_THE REQUEST_
Copy the passage of the midterm exam text below word for word, starting at "Here are definitions" and running up to and including "(wa)^R = aw^R.".

CMPSCI 250: Introduction to Computation

Solutions to Second Midterm Exam Spring 2016

David Mix Barrington

Exam given 30 March 2016

Solutions posted 10 April 2016

Directions:

• Answer the problems on the exam pages.
• There are four problems, some with multiple parts, for 100 total points plus 10 extra credit. Actual scale A = 93, C = 66.
• Some useful definitions precede the questions below.
• No books, notes, calculators, or collaboration.
• In case of a numerical answer, an arithmetic expression like "2¹⁷ - 4" need not be reduced to a single integer.

  Q1: 20 points
  Q2: 15 points
  Q3: 40 points
  Q4: 25+10 points
Total: 100+10 points

Question text is in black, solutions in blue.

Here are definitions of some terms, sets, predicates, and statements used on this exam.

Remember that the scope of any quantifier is always to the end of the statement it is in.

Remember that a natural is a non-negative integer, so that the set N or all naturals is {0, 1, 2, 3,...}.

A binary string is a string over the alphabet {0, 1}, and the reversal w^R of a binary string w is defined by the rules λ^R = λ and (wa)^R = aw^R.

An undirected graph is said to be bipartite if it is possible to partition its nodes into two sets R and B, such that every edge of the graph has one endpoint in R and one in B. Equivalently, the nodes may be colored red and blue such that no edge connects red to red or blue to blue.

On a two-dimensional grid, the Manhattan distance between two points (a, b) and (c, d) is the minimum length of any path from one point to the other that follows the edges of the grid, that is, |a - c| + |b - d|.

The following scenario is used in Question 4. On a shelf in our house there are two containers of dog treats, one with large treats for Cardie and one with small treats for Duncan. Every day Cardie gets five large treats and Duncan gets seven small treats. If there are fewer than 20 large treats in Cardie's container at the beginning of the day, we add 48 more. If there are fewer than 20 small treats in Duncan's container at the beginning of the day, we add 90 more. (For example, suppose there are 23 treats in Cardie's container at the start of Day 0. Then there are 23 - 5 = 18 there at the start of Day 1, and 18 + 48 - 5 = 61 at the start of Day 2.

_RECORDED INFORMATION_
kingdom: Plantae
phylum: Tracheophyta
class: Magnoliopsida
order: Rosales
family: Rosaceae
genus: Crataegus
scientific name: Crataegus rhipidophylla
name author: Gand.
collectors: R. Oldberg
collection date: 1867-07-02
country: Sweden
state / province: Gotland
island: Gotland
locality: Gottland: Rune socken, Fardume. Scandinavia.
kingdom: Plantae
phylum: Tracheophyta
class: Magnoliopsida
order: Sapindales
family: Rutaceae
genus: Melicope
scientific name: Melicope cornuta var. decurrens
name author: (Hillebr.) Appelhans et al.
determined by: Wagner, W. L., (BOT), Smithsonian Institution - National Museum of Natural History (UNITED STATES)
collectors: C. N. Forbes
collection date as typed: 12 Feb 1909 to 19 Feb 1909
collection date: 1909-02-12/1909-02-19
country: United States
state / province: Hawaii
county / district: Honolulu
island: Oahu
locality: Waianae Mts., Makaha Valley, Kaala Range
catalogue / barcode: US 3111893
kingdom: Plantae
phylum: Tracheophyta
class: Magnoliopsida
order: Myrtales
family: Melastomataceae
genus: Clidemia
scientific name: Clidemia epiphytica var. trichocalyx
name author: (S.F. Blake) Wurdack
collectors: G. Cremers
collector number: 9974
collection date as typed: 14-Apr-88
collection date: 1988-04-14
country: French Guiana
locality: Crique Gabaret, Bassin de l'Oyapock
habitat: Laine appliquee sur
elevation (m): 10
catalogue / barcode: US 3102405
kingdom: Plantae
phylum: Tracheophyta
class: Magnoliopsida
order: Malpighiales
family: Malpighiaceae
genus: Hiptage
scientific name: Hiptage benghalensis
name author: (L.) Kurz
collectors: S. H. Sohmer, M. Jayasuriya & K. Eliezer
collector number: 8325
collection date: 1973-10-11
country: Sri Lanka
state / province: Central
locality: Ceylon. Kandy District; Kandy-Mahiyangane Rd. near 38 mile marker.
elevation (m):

_REPLY_
Here are definitions of some terms, sets, predicates, and statements used on this exam.

Remember that the scope of any quantifier is always to the end of the statement it is in.

Remember that a natural is a non-negative integer, so that the set N or all naturals is {0, 1, 2, 3,...}.

A binary string is a string over the alphabet {0, 1}, and the reversal w^R of a binary string w is defined by the rules λ^R = λ and (wa)^R = aw^R.